| Given instruction |
Copy out the part of the material that opens with the line containing "Page size: 1275x1650." and runs through the end of the material, changing nothing.
-- Supplied information start --
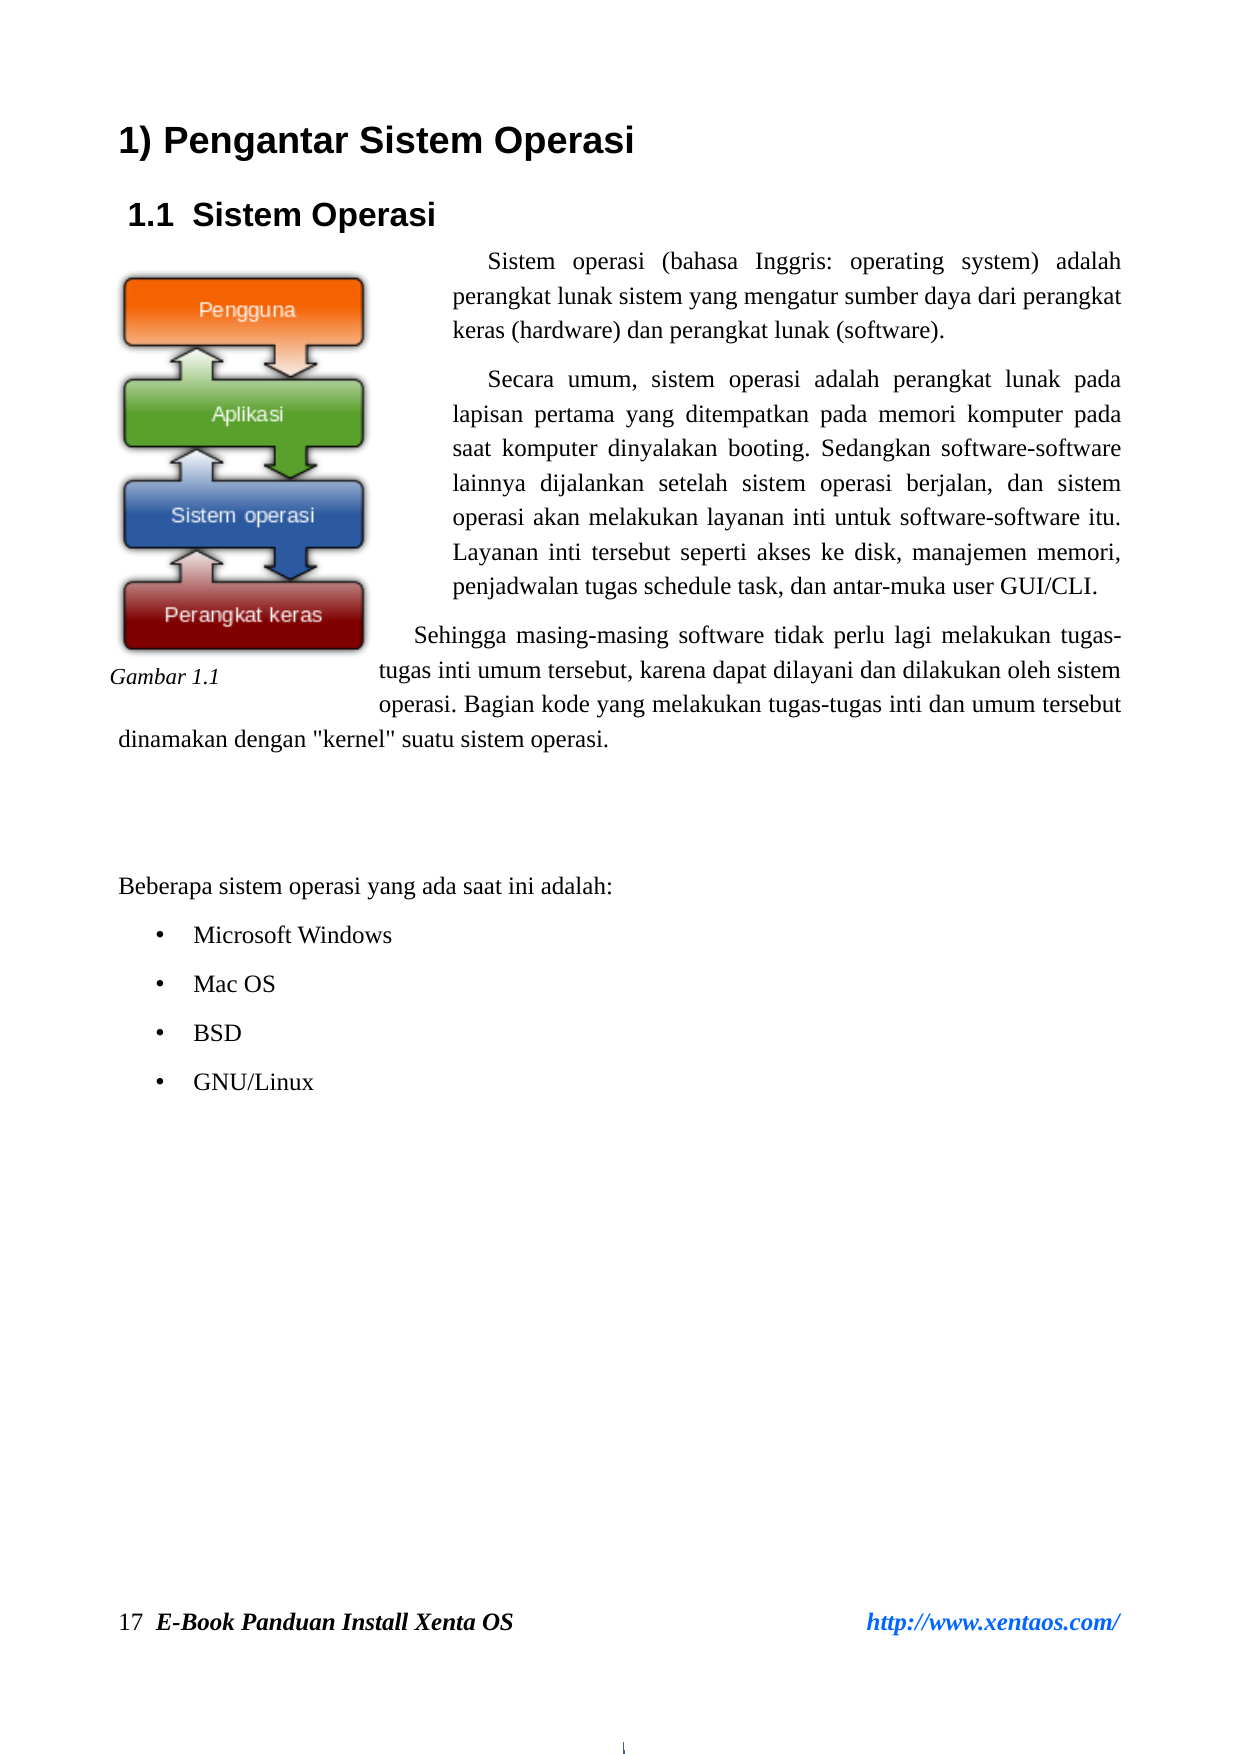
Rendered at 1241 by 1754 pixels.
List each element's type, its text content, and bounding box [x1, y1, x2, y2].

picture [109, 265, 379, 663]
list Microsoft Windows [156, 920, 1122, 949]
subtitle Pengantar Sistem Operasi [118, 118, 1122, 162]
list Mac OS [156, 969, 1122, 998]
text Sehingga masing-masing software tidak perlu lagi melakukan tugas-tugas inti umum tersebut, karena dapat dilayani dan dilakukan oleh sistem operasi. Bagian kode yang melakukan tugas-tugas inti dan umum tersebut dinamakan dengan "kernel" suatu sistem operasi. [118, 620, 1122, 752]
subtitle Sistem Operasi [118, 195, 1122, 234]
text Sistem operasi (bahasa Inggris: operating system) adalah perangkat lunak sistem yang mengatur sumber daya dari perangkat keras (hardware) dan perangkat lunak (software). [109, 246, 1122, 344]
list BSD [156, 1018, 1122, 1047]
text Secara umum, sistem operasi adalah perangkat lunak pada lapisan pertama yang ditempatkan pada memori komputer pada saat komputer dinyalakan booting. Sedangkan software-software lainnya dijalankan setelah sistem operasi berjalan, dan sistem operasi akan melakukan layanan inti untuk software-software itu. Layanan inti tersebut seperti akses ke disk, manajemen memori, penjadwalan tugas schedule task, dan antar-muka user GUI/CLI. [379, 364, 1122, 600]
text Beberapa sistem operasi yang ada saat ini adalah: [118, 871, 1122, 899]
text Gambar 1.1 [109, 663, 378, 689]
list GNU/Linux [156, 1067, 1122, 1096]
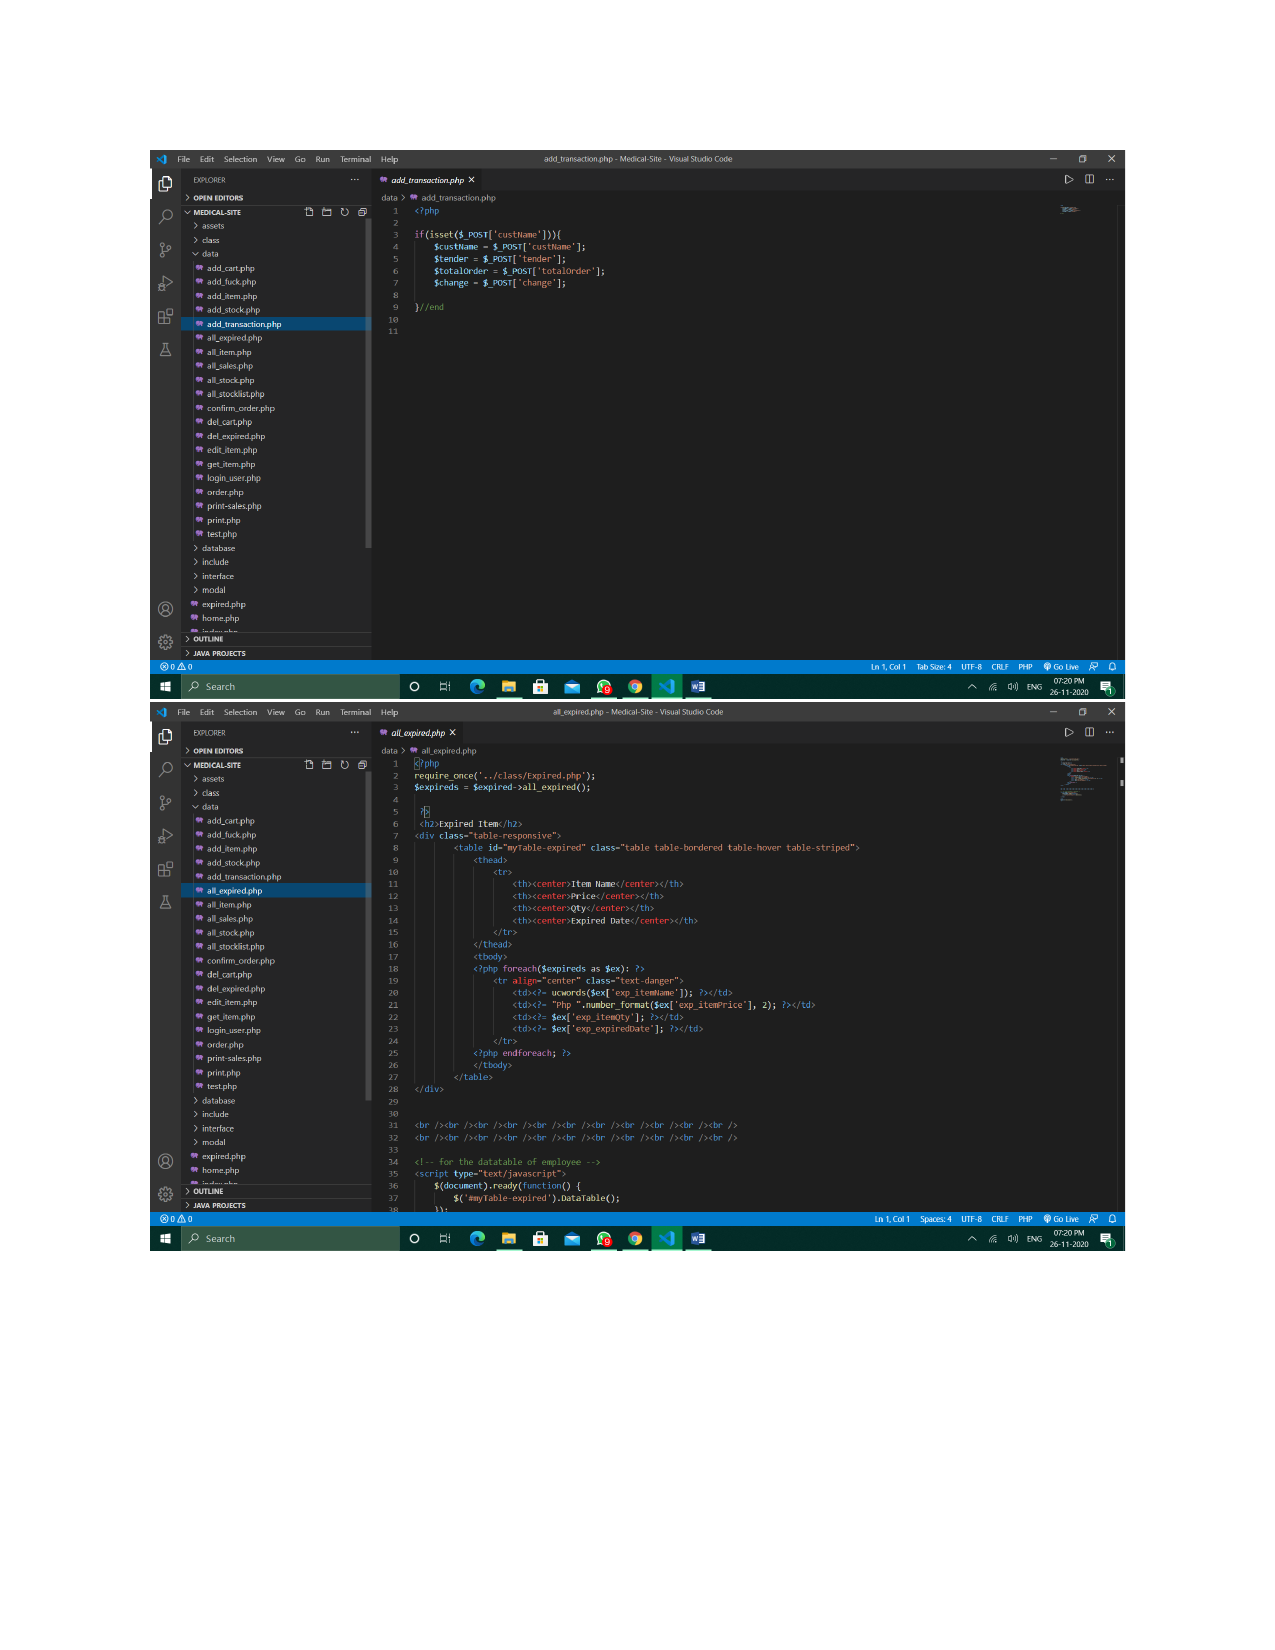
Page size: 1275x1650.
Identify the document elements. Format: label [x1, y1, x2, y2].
-- Supplied information end --
| Complete output |
Page size: 1275x1650.
Identify the document elements. Format: label [x1, y1, x2, y2].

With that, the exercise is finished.